● The Mystery of Market Movements: An Archetypal Approach to Investment Forecasting and Modelling
By Niklas Hageback
Summary via publisher, Wiley
There has long been a notion that subliminal forces play a great part in causing the seemingly irrational financial bubbles, which conventional economic theory, again and again, fails to explain. However, these forces, sometimes labeled ‘animal spirits’ or ‘irrational exuberance, have remained elusive – until now. The Mystery of Market Movements provides you with a methodology to timely predict and profit from changes in human investment behaviour based on the workings of the collective unconscious. Niklas Hageback draws in on one of psychology’s most influential ideas – archetypes – to explain how they form investor’s perceptions and can be predicted and turned into profit.
● Hard Times: The Divisive Toll of the Economic Slump
By Tom Clark and Anthony Heath
Summary via publisher, Yale University Press
2008 was a watershed year for global finance. The banking system was eventually pulled back from the brink, but the world was saddled with the worst slump since the 1930s Depression, and millions were left unemployed. While numerous books have addressed the financial crisis, very little has been written about its social consequences. Journalist Tom Clark draws on the research of a transatlantic team led by Professors Anthony Heath and Robert D. Putnam to determine the great recession’s toll on individuals, families, and community bonds in the United States and the United Kingdom.
● Money as God?: The Monetization of the Market and its Impact on Religion, Politics, Law, and Ethics
Edited by Jürgen von Hagen and Michael Welker
Summary via publisher, Cambridge University Press
The nature of money and its impact on society has long interested scholars of economics, history, philosophy, law, and theology alike, and the recent financial crisis has moved these issues to the forefront of current public debate. In this study, authors from a range of backgrounds provide a unified examination of the nature and the purpose of money. Chapters cover the economic and social foundations of money; the historical origins of money in ancient Greece, China, the ancient Middle East, and medieval Europe; problems of justice connected to the use of money in legal systems and legal settlements, with examples both from ancient history and today; and theological aspects of monetary and market exchange. This stimulating interdisciplinary book, with its nontechnical and lively discussion, will appeal to a global readership working in the interfaces of economics, law and religion.

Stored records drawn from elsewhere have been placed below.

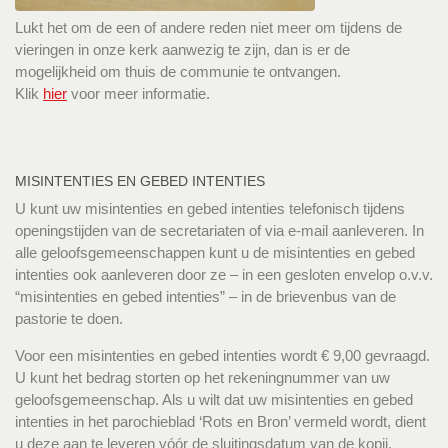
Lukt het om de een of andere reden niet meer om tijdens de
vieringen in onze kerk aanwezig te zijn, dan is er de
mogelijkheid om thuis de communie te ontvangen.
Klik
hier
voor meer informatie.
MISINTENTIES EN GEBED INTENTIES
U kunt uw misintenties en gebed intenties telefonisch tijdens
openingstijden van de secretariaten of via e-mail aanleveren. In
alle geloofsgemeenschappen kunt u de misintenties en gebed
intenties ook aanleveren door ze – in een gesloten envelop o.v.v.
“misintenties en gebed intenties” – in de brievenbus van de
pastorie te doen.
Voor een misintenties en gebed intenties wordt € 9,00 gevraagd.
U kunt het bedrag storten op het rekeningnummer van uw
geloofsgemeenschap. Als u wilt dat uw misintenties en gebed
intenties in het parochieblad ‘Rots en Bron’ vermeld wordt, dient
u deze aan te leveren vóór de sluitingsdatum van de kopij.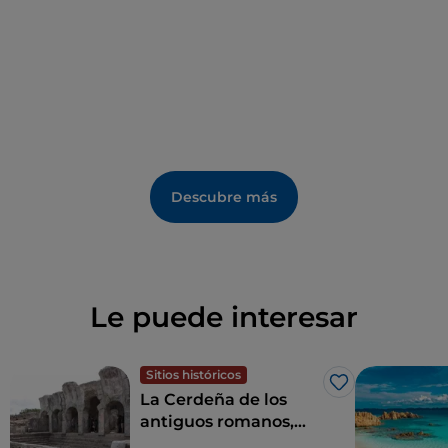
Descubre más
Le puede interesar
Sitios históricos
Me gusta
La Cerdeña de los
antiguos romanos,
entre termas,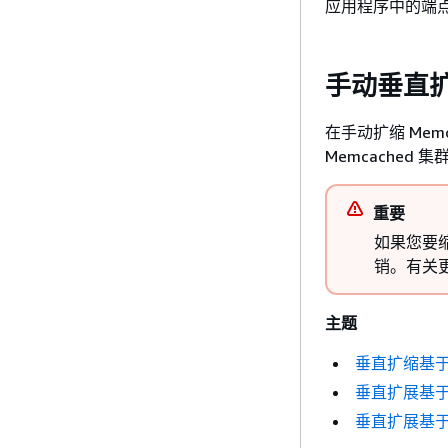
应用程序中的端
手动垂直扩
在手动扩缩 Me
Memcached
重要
如果您要
销。有关
主题
垂直扩缩基于节
垂直扩展基于节点
垂直扩展基于节点的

● What Money Wants: An Economy of Desire
By Noam Yuran
Summary via publisher, Oxford University Press
One thing all mainstream economists agree upon is that money has nothing whatsoever to do with desire. This strange blindness of the profession to what is otherwise considered to be a basic feature of economic life serves as the starting point for this provocative new theory of money. Through the works of Karl Marx, Thorstein Veblen, and Max Weber, What Money Wants argues that money is first and foremost an object of desire. In contrast to the common notion that money is but an ordinary object that people believe to be money, this book explores the theoretical consequences of the possibility that an ordinary object fulfills money’s function insofar as it is desired as money. Rather than conceiving of the desire for money as pathological, Noam Yuran shows how it permeates economic reality, from finance to its spectacular double in our consumer economy of addictive shopping. Rich in colorful and accessible examples, from the work of Charles Dickens to Reality TV and commercials, this book convinces us that we must return to Marx and Veblen if we are to understand how brand names, broadcast television, and celebrity culture work.

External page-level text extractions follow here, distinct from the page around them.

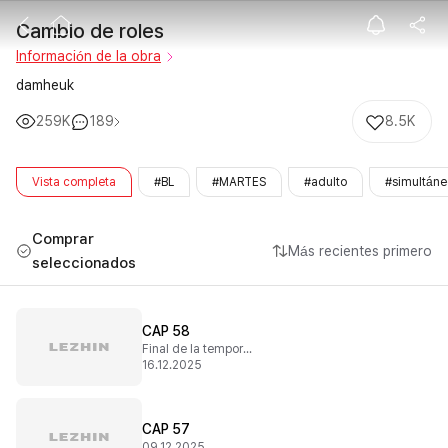
Cambio de rol
Cambio de roles
Información de la obra
damheuk
259K
189
8.5K
Vista completa
#BL
#MARTES
#adulto
#simultáne
Comprar
Más recientes primero
seleccionados
CAP 58
Final de la temporada 2
16.12.2025
CAP 57
09.12.2025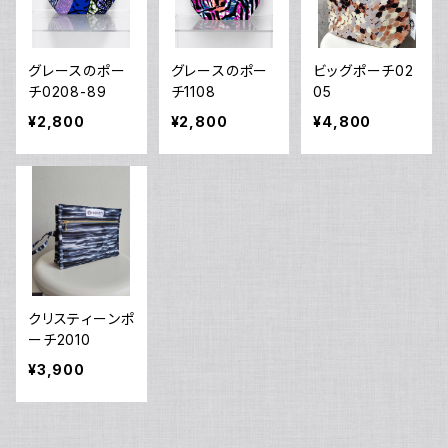
グレースのポー
グレースのポー
ビッグポーチ02
チ0208-89
チ1108
05
¥2,800
¥2,800
¥4,800
クリスティーンポ
ーチ2010
¥3,900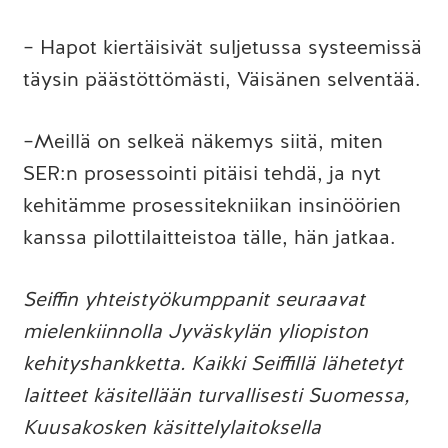
– Hapot kiertäisivät suljetussa systeemissä
täysin päästöttömästi, Väisänen selventää.
–Meillä on selkeä näkemys siitä, miten
SER:n prosessointi pitäisi tehdä, ja nyt
kehitämme prosessitekniikan insinöörien
kanssa pilottilaitteistoa tälle, hän jatkaa.
Seiffin yhteistyökumppanit seuraavat
mielenkiinnolla Jyväskylän yliopiston
kehityshankketta. Kaikki Seiffillä lähetetyt
laitteet käsitellään turvallisesti Suomessa,
Kuusakosken käsittelylaitoksella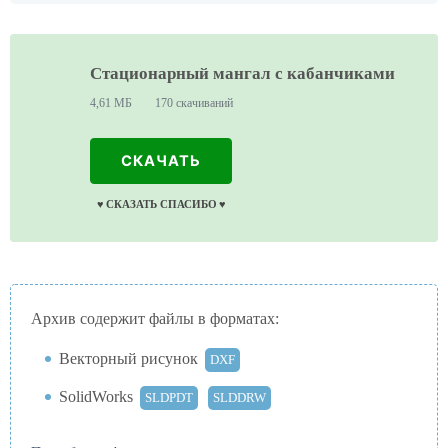
Стационарный мангал с кабанчиками
4,61 МБ
170 скачиваний
СКАЧАТЬ
♥️ СКАЗАТЬ СПАСИБО ♥️
Архив содержит файлы в форматах:
Векторный рисунок
DXF
SolidWorks
SLDPDT
SLDDRW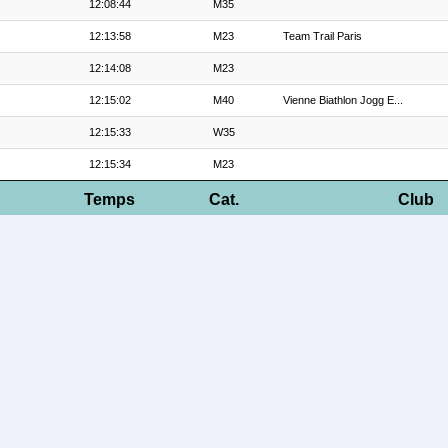
12:08:44
M35
12:13:58
M23
Team Trail Paris
12:14:08
M23
12:15:02
M40
Vienne Biathlon Jogg E...
12:15:33
W35
12:15:34
M23
Temps
Cat.
Club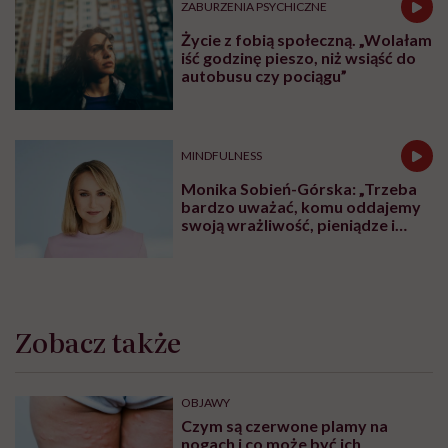
ZABURZENIA PSYCHICZNE
Życie z fobią społeczną. „Wolałam
iść godzinę pieszo, niż wsiąść do
autobusu czy pociągu”
MINDFULNESS
Monika Sobień-Górska: „Trzeba
bardzo uważać, komu oddajemy
swoją wrażliwość, pieniądze i
zaufanie”
Zobacz także
OBJAWY
Czym są czerwone plamy na
nogach i co może być ich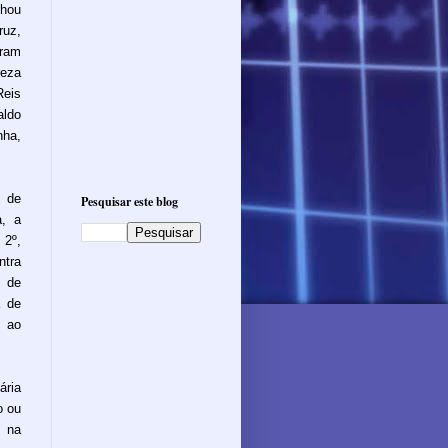
nhou
ruz,
aram
reza
eis
aldo
nha,
e de
Pesquisar este blog
a, a
 2º,
ntra
a de
a de
 ao
ária
o ou
, na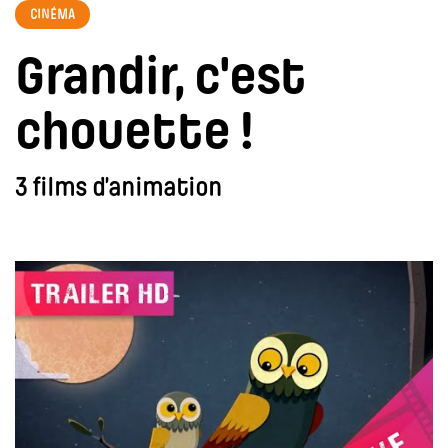
CINÉMA
Grandir, c'est
chouette !
3 films d’animation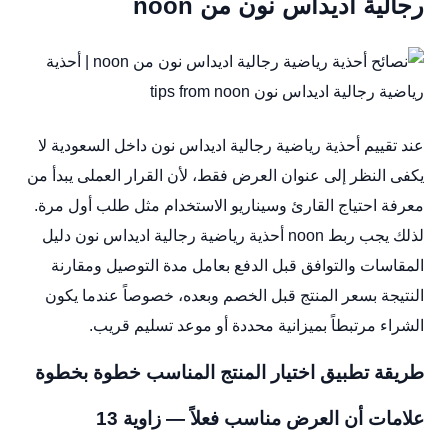
رجالية اديداس نون من noon
عند تقييم أحذية رياضية رجالية اديداس نون داخل السعودية لا
يكفى النظر إلى عنوان العرض فقط، لأن القرار العملى يبدأ من
معرفة احتياج القارئ وسيناريو الاستخدام مثل طلب أول مرة.
لذلك يجب ربط noon أحذية رياضية رجالية اديداس نون دليل
المقاسات والتوافق قبل الدفع بعامل مدة التوصيل ومقارنة
النتيجة بسعر المنتج قبل الخصم وبعده، خصوصاً عندما يكون
الشراء مرتبطاً بميزانية محددة أو موعد تسليم قريب.
طريقة تطبيق اختيار المنتج المناسب خطوة بخطوة
علامات أن العرض مناسب فعلاً — زاوية 13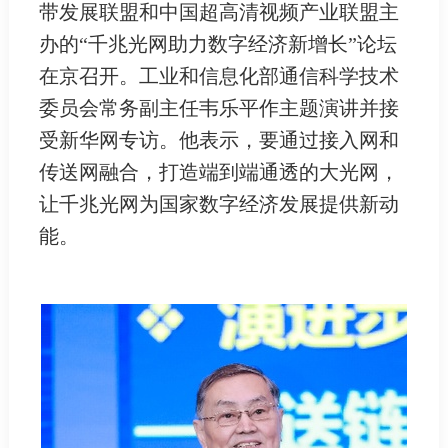
带发展联盟和中国超高清视频产业联盟主
办的“千兆光网助力数字经济新增长”论坛
在京召开。工业和信息化部通信科学技术
委员会常务副主任韦乐平作主题演讲并接
受新华网专访。他表示，要通过接入网和
传送网融合，打造端到端通透的大光网，
让千兆光网为国家数字经济发展提供新动
能。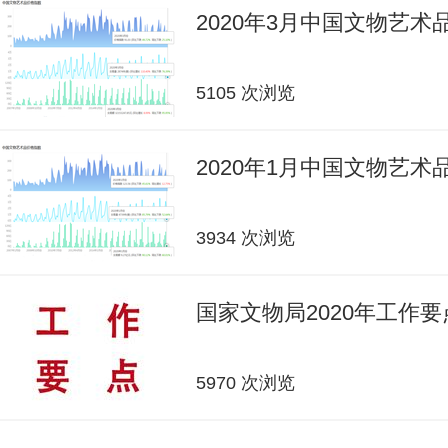
2020年3月中国文物艺
5105 次浏览
2020年1月中国文物艺
3934 次浏览
国家文物局2020年工作要
5970 次浏览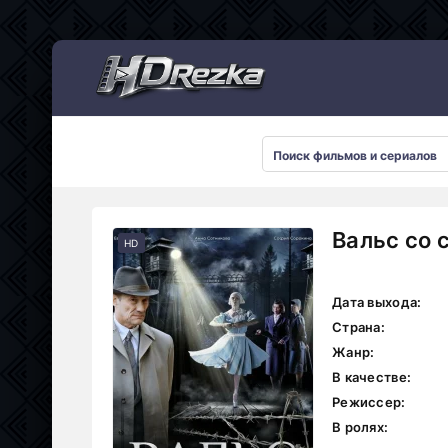
Мультсериалы
Вальс со 
HD
Дата выхода:
Страна:
Жанр:
В качестве:
Режиссер:
В ролях: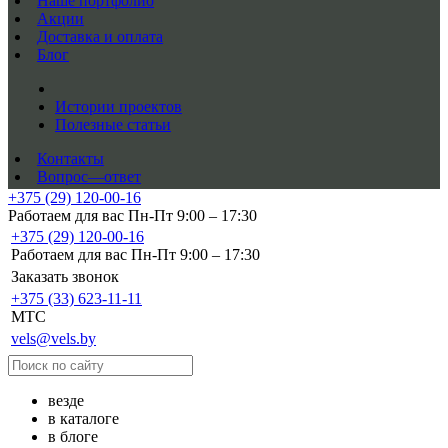
Наше портфолио
Акции
Доставка и оплата
Блог
Истории проектов
Полезные статьи
Контакты
Вопрос—ответ
+375 (29) 120-00-16
Работаем для вас Пн-Пт 9:00 – 17:30
+375 (29) 120-00-16
Работаем для вас Пн-Пт 9:00 – 17:30
Заказать звонок
+375 (33) 623-11-11
MTC
vels@vels.by
везде
в каталоге
в блоге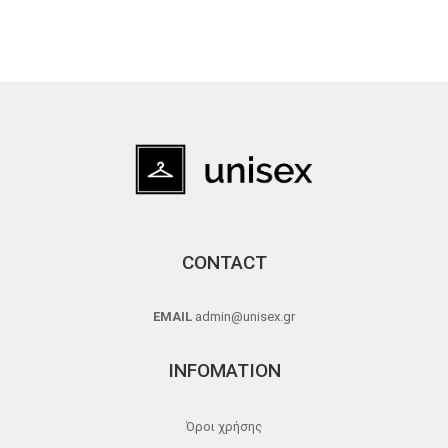
CONTACT
EMAIL
admin@unisex.gr
INFOMATION
Όροι χρήσης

● Marriage Markets: How Inequality is Remaking the American Family
By June Carbone and Naomi Cahn
Review via The Wall Street Journal
Forget the gender gap. The fundamental divide in the United States today runs along the lines of class and marriage. College-educated Americans and their children reap the benefits of comparatively stable, happy marriages, while less-educated Americans—especially the poor and the working-class—are more likely to struggle with family lives marked by discord and marital instability. This two-tiered story, articulated powerfully by Charles Murray in his recent book, “Coming Apart,” is also the one told by June Carbone and Naomi Cahn in “Marriage Markets: How Inequality Is Remaking the American Family.”
● Virtual Economies: Design and Analysis
By Vili Lehdonvirta and Edward Castronova
Summary via publisher, MIT Press
In the twenty-first-century digital world, virtual goods are sold for real money. Digital game players happily pay for avatars, power-ups, and other game items. But behind every virtual sale, there is a virtual economy, simple or complex. In this book, Vili Lehdonvirta and Edward Castronova introduce the basic concepts of economics into the game developer’s and game designer’s toolkits. Lehdonvirta and Castronova explain how the fundamentals of economics—markets, institutions, and money—can be used to create or analyze economies based on artificially scarce virtual goods. They focus on virtual economies in digital games, but also touch on serious digital currencies such as Bitcoin as well as virtual economies that emerge in social media around points, likes, and followers. The theoretical emphasis is on elementary microeconomic theory, with some discussion of behavioral economics, macroeconomics, sociology of consumption, and other social science theories relevant to economic behavior.